O aumento mais preocupante é o dos alimentos. As famílias com menor poder de compra, os desempregados e os pensionistas com reformas baixas, gastam tudo o que têm na alimentação. Não lhes sobra nada. Em muitos casos, nem para medicamentos. Quando o preço dos alimentos dispara, como vão essas pessoas comer? Em Portugal há 2 milhões de pessoas nessas condições.
O preço do pão é o exemplo do que se passa. A guerra na Ucrânia não afeta a importação de cereais, porque Portugal consome cereais da França. Da Ucrânia não vem nada, ou quase nada. E, no entanto, o preço do pão já aumentou bastante. O aumento dos combustíveis não justifica a amplitude do aumento do pão. Mas pode estar a acontecer que os importadores e as panificadoras estejam a combinar preços de modo a engordar lucros. É possível, sim. É o chamado “olho para o negócio”. O trigo tem estado a aumentar nas bolsas internacionais. Na bolsa de Paris, por exemplo, em março o trigo atingiu o preço de 42 cêntimos por quilo, o que significa um aumento de 30% em relação ao mês anterior. O trigo americano subiu 52% desde que a guerra na Ucrânia começou. É apenas oportunismo capitalista. Querem lá saber se há quem vá passar fome.
Salazar e o pão barato
Em alguns supermercados portugueses, o pão mais barato (pão de forma) aumentou cerca de 26% nas últimas semanas. Infelizmente, o Governo parece estar algo desatento a estes fenómenos inflacionistas. As ferramentas para a fiscalização devem ser frágeis, a liberalização da economia impede controlos eficazes, os agricultores já não se dedicam aos cereais. Restaria ao Governo legislar de modo a controlar mais e melhor estes agentes económicos pouco preocupados com a sociedade.
Noutros tempos, esse controlo era feito. Salazar preferiu enfraquecer a pecuária para incrementar nos anos 30 a produção de cereais no Alentejo. Dizem os registos que entre 1931 e 1936 a produção de trigo aumentou consideravelmente. E diz a memória popular que, no tempo de Salazar, o pão nunca aumentou de preço. Era o “pão para a boca” dos pobres. Dizem que o ditador acreditava que enquanto toda a gente tivesse pão para comer, a oposição ao regime não teria apoios populares.

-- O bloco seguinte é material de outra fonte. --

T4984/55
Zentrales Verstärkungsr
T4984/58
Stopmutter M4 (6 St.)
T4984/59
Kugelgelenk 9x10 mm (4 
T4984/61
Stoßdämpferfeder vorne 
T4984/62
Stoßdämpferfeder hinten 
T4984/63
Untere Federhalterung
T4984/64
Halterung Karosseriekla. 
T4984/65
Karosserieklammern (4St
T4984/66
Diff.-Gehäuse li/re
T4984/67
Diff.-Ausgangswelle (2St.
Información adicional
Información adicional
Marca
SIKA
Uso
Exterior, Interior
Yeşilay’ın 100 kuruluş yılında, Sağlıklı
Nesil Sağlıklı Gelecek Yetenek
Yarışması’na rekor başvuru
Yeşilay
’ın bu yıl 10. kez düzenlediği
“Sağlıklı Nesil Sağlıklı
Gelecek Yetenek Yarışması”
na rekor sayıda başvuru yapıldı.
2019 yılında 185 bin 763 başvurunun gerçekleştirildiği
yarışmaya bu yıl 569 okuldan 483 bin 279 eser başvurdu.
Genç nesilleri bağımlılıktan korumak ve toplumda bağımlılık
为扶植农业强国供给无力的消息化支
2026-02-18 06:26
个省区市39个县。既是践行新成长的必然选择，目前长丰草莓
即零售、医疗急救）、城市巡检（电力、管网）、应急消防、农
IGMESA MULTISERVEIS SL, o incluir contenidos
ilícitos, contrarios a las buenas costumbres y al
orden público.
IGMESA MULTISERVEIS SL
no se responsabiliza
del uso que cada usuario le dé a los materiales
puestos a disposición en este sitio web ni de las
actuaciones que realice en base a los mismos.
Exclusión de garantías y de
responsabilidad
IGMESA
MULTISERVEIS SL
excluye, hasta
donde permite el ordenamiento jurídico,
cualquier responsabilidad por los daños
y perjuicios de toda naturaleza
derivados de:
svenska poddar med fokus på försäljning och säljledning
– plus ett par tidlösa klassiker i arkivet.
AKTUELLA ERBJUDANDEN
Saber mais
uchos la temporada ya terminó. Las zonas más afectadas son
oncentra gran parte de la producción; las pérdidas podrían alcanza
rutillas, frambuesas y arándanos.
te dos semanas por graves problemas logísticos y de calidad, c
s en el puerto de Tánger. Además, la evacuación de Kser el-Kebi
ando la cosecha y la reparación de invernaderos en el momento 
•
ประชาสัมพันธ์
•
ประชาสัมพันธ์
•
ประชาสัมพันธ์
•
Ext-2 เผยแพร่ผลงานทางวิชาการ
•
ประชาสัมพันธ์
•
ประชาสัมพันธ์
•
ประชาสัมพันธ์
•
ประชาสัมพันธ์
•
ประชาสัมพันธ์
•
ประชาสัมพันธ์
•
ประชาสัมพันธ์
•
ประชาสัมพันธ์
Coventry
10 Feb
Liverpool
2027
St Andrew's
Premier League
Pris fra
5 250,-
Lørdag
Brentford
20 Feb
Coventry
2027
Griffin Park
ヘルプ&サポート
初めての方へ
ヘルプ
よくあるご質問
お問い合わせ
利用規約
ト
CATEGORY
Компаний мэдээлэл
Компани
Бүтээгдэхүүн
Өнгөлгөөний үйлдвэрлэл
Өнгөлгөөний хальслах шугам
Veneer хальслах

Cantam bem mas não nos alegram
Se as condições de vida dos portugueses continuarem a piorar, vamos ver os salazarentos a argumentar com estas questões. E sabemos bem como é fácil confundir a árvore com a floresta.
O pão é, sem dúvida, de importância primordial. Mas tem de ser barato. Esquecer isto é suicídio político. Os políticos aprenderam isso, com toda a certeza. Se não lhes ensinaram isto nas “jotas” e nas chamadas “universidades de verão”, mais valia estarem quietos.
O hino do PSD começa com “paz, pão, povo a liberdade”. O PS canta “para todos igualdade, na paz no pão e na riqueza, temos connosco a certeza, de lutar pela verdade”. E o Sérgio Godinho tem uma canção que diz “Só há Liberdade a sério quando houver a Paz, o Pão, Habitação, Saúde, Educação…” e quando a coisa dá para o torto, o povo usa a expressão “comer o pão que o diabo amassou”. Veremos ao que sabe.